• Sonuç bulunamadı

4.4. ÇALIŞTIĞI ALANA GÖRE ÇALIŞAN KADININ ALGISI

4.4.2. Özel Sektörde Çalışan Kadının Algısı

Firmalar, çocuğu olan kadınlara iş vermek istemediklerinden, çocuklu kadınların firmalar aracılığıyla iş bulması daha zor olmaktadır. 8 yaşında bir çocuğu olduğu için iş bulamayan bir kadın, Avrupa’daki gibi kreşler olması gerektiğini belirtmiştir. Bu kişiye göre firmaların çocuklu ve çalışan kadınların problemlerini çözme olanağı yoktur (Rıttersberger-Tılıç ve Kalaycıoğlu, 2012:322). Ülkemizde özel sektörün çalışma imkanlarının iyi olmadığı herkesçe bilinen genel bir gerçektir. Bundan ötürü kamuda çalışmak bilhassa kadın için öncelikli tercih olmuştur. Güvenlik görevlisi olarak çalışan F.A. devletin kendi memurunu gözettiği kadar özel sektörde çalışan kadını da gözetmesi gerektiğini vurgulamaktadır.

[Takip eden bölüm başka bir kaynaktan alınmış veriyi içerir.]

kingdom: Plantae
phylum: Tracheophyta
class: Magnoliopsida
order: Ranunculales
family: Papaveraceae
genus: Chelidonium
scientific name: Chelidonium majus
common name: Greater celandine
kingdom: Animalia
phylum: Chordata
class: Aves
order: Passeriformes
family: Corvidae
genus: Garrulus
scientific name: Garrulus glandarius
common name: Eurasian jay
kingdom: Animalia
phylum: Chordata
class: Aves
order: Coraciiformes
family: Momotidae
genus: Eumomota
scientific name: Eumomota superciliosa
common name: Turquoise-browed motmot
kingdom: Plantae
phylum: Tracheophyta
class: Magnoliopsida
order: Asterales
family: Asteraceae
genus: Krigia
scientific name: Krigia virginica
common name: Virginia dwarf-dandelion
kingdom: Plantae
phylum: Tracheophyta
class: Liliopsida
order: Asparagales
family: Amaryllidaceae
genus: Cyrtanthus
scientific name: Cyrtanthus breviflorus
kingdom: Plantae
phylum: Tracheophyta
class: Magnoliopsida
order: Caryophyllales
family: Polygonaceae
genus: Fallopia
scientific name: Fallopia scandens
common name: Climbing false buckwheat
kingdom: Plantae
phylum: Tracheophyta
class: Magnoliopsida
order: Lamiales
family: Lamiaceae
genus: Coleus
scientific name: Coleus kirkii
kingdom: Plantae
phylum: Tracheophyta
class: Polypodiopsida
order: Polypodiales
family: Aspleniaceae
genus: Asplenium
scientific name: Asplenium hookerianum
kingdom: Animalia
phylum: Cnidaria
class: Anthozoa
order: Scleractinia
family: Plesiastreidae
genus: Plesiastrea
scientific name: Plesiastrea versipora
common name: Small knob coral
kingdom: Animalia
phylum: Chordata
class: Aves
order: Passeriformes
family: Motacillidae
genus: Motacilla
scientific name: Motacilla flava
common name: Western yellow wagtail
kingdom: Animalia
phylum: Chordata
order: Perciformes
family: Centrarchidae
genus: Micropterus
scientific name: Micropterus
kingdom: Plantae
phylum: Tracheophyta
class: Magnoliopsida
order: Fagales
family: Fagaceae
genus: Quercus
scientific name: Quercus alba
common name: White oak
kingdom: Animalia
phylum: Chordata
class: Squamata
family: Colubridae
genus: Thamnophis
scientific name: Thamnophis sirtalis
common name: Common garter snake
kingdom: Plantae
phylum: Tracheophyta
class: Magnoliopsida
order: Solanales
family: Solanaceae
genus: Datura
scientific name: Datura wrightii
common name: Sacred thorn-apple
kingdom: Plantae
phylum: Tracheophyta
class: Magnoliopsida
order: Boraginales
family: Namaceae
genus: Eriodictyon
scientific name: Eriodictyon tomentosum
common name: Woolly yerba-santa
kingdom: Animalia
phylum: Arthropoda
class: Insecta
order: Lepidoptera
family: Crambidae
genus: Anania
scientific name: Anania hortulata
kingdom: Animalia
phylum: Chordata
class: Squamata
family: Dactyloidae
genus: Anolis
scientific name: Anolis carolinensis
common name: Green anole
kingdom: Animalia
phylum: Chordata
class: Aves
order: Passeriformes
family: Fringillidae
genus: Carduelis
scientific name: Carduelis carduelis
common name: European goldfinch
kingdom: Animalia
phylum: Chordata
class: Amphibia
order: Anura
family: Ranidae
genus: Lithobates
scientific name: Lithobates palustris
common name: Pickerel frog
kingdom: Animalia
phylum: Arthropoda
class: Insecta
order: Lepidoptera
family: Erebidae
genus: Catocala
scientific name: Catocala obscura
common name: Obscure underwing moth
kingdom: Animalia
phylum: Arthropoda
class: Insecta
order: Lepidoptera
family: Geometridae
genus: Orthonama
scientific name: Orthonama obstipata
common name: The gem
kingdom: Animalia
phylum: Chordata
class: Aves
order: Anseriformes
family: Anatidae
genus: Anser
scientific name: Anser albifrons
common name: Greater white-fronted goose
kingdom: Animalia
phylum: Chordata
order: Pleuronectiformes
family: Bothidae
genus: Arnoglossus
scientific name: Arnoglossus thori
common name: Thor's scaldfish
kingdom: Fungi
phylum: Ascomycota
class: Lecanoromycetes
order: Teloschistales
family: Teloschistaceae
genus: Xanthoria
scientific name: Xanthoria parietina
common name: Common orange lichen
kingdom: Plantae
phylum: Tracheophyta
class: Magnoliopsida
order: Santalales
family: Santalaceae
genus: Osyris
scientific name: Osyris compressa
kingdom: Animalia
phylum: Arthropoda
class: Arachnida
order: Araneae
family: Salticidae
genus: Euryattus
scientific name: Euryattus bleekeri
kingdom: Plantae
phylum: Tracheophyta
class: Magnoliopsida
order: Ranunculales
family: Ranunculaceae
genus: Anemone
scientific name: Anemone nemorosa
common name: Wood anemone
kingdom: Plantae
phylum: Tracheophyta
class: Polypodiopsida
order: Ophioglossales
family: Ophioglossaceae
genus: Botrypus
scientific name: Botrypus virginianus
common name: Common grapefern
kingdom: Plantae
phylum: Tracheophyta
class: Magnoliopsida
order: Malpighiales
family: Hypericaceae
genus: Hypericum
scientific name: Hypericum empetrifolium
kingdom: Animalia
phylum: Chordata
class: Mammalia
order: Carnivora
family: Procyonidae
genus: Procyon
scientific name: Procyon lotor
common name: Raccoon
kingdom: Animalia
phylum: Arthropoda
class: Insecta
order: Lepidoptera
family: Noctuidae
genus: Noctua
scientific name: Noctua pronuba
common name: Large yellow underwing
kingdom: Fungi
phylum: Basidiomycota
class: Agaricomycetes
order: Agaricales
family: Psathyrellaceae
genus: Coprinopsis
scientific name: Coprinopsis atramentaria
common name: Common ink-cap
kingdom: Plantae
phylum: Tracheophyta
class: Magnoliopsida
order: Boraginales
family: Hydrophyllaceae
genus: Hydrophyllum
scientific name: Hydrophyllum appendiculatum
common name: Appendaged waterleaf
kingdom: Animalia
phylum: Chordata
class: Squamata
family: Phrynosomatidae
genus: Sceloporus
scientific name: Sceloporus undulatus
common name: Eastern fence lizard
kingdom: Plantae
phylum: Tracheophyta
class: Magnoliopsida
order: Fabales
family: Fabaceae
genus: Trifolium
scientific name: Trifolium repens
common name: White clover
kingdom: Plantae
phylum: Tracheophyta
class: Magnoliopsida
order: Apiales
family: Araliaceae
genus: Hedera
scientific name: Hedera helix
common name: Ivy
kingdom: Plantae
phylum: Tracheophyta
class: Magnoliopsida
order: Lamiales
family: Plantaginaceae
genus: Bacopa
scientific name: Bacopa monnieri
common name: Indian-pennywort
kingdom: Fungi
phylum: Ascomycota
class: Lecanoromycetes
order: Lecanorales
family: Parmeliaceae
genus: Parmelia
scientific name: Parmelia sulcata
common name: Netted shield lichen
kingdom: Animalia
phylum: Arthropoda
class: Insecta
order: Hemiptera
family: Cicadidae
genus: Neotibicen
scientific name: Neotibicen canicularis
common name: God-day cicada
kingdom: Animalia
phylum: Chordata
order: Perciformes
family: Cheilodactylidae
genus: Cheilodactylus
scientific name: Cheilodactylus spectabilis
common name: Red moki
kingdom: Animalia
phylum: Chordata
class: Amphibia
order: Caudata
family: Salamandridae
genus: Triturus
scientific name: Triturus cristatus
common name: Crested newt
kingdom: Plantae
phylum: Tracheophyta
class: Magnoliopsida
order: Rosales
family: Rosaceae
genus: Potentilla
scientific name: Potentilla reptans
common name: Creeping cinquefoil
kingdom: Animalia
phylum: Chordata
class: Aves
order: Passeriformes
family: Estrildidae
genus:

Süt izni 657 sayılı Devlet Memurları Kanunu’na tabi olanlar için başka, diğerleri için başka düzenlenmiştir. Sonuçta doğum yapanların ikisi de kadındır. Farklı uygulamalara muhatap olsalar da. İşçiler sözkonusu olduğunda memur kadına verilen üç saatlik izin kırpılmış, bir yıl devam eden günde bir buçuk saate müsaade edilmiştir (Zeybek, 2013:132). Devlet memurunun çocuğu günde üç saat annesini emerek birlikte vakit geçirmek hakkına sahipken, kadın işçinin çocuğunun günde bir buçuk saat annesiyle vakit geçirebilmesi bir haksızlık teşkil etmektedir.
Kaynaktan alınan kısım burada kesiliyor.